I Carbonari by Saverio Caracciolo

In Italy in Serra San Bruno, still today coal is produced as it was once done, a very accurate processing without any mechanical means but using only the hands. In addition to its charm, this craft has a characteristic, which has been handed down from father to son for several generations.

Prozac by Arseniy Neskhodimov

This photo series shows the journey of the photographer in his fight with depression: "Finding antidepressants unhelpful, I decided to get out of Moscow and find somewhere I could be happier, chronicling my own experiences. But the depression followed me. People imagine that depression is like ordinary unhappiness, only more so. It isn’t. And the things we typically do to cheer ourselves up can’t be relied on as treatments."

Fate by István Kerekes

Heartbreaking and thought-evoking, this photo depicts a little girl in Transylvania. During Christmas, she was looking for wood for fire. The very poor and poverty stricken family is unemployed. For them, the survival from one day to the next it is a big challenge. 

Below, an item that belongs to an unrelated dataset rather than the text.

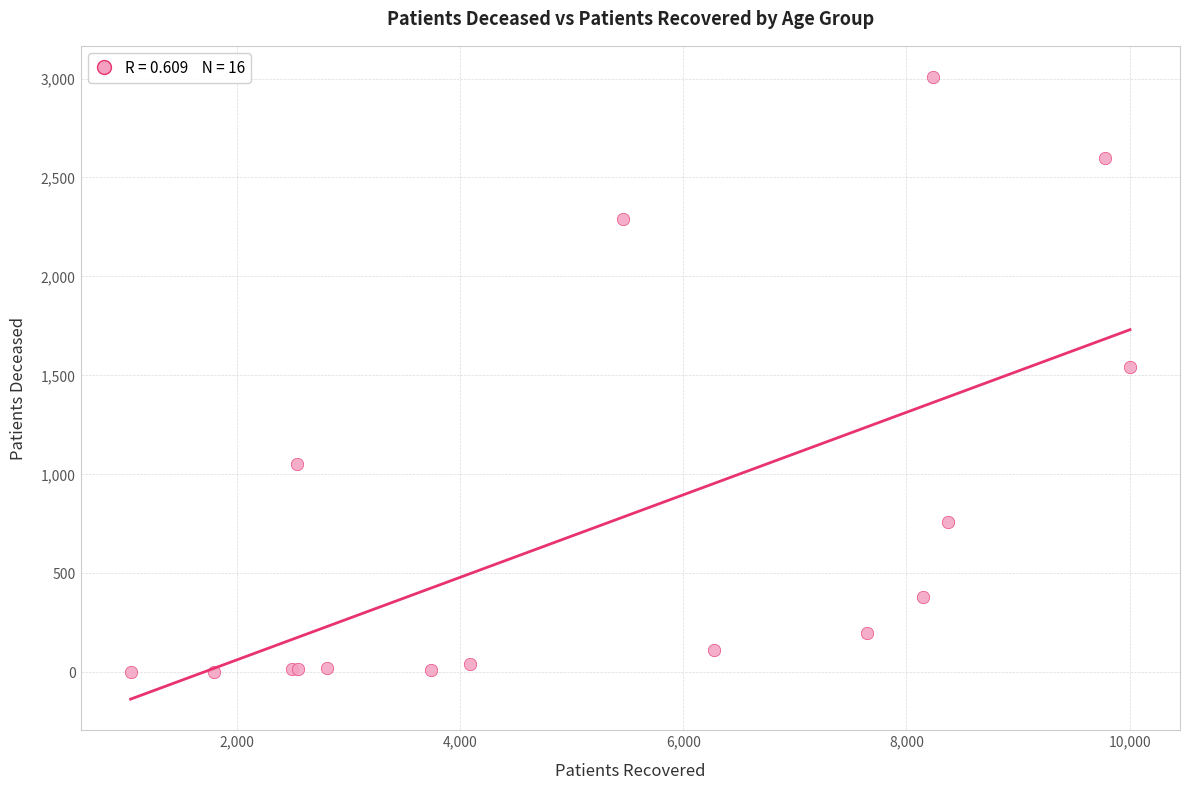

What Y value in the scatter plot is closest to 1505?

1542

The Reflex of Love by Sam Sacramen

The photographer loves to create something unique for each couple, this time it was in Los Angeles at Wall Disney Concert Hall: the moment they got in one corner he saw that light bouncing on the wall and at the same time their reflection was on the wall. He positioned the couple on that pocket of light and asked them just to dance.

 

Growing Up in India's Coal Belt by Costa Corbas

The coal fields in Jharia at the heart of India's coal belt have been burning for more than 100 years. Villages perched on the edge of the pits still house people, threatening to collapse from one day to the next. Open pit mining is expanding in the region having a profound impact on the environment and the people who live here. Every morning before sunrise the coal fields and disused mines come alive with scavengers who pilfer coal to sell on the black market in order to make a meagre living. For the new generation growing up here, will this be the only way of life too?

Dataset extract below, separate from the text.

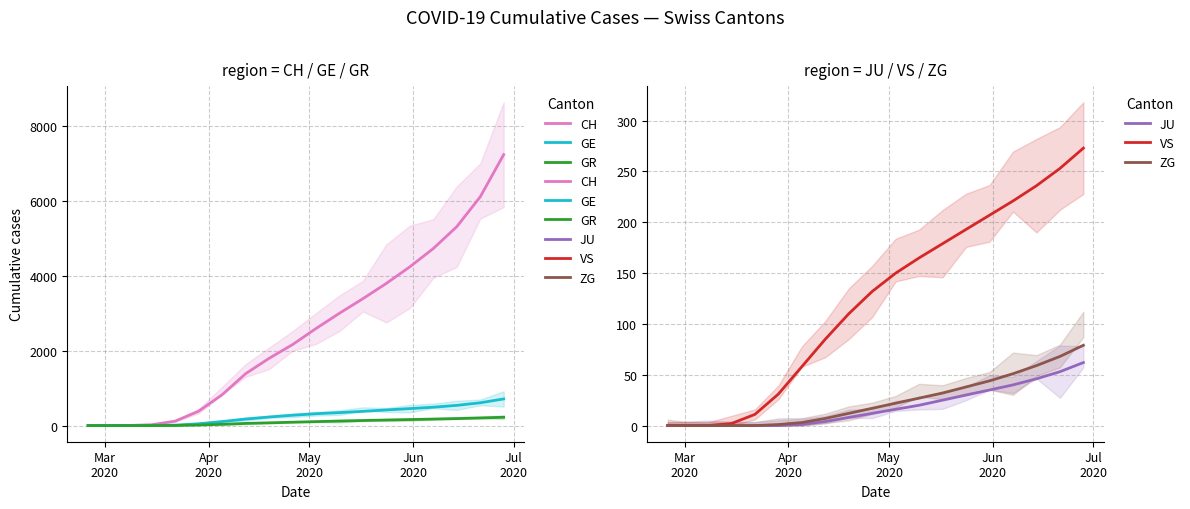

What are all the series names shown in the legend?

CH, GE, GR, JU, VS, ZG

How to Live to 100 by Arianne Clement

What is a blue zone? In recent years, the photographer has visited these places renowned for the vitality and well-being of their elderly. The blue zones are the five regions of the world with the highest concentrations of centenarians and where life expectancy is exceptionally high because of the lifestyle practiced by their inhabitants. She went to meet the centenarians of these zones, sharing their daily lives, sometimes living under their roof, documenting their lifestyle through photography.

 

Sisters by Sean Glacio

Sisters, dancers, teammates. In their eyes we can read all the deep feelings of a family story. Three sisters with a gothic mood and an impressive location. A great contrast between the beauty of three young girls and a dark mood given by the style. The result was an intimate series who showed the close relationship between these three sisters and dancers in some unusual poses. 

All the Grown-ups Today Have been Children by Cesar Soto

 Two friends since childhood have a dream to travel the Aguapey River in Argentina aboard a self-built canoe in search of the legendary fish "Dorado".

The Skin I'm In by Brian Cassey

Carol Mayer was left near death following a house fire when a young mother. She incurred horrific burns to over 80 percent of her body ... her family were told she would not survive. However, survive she did after enduring the year long agony of intensive care, operations and skin grafts to recovery. Over a decade on, Carol gives her time voluntarily to counsel and help later day burns victims and assist burns foundations. Carol has long grown accustomed to “The Skin I’m In’.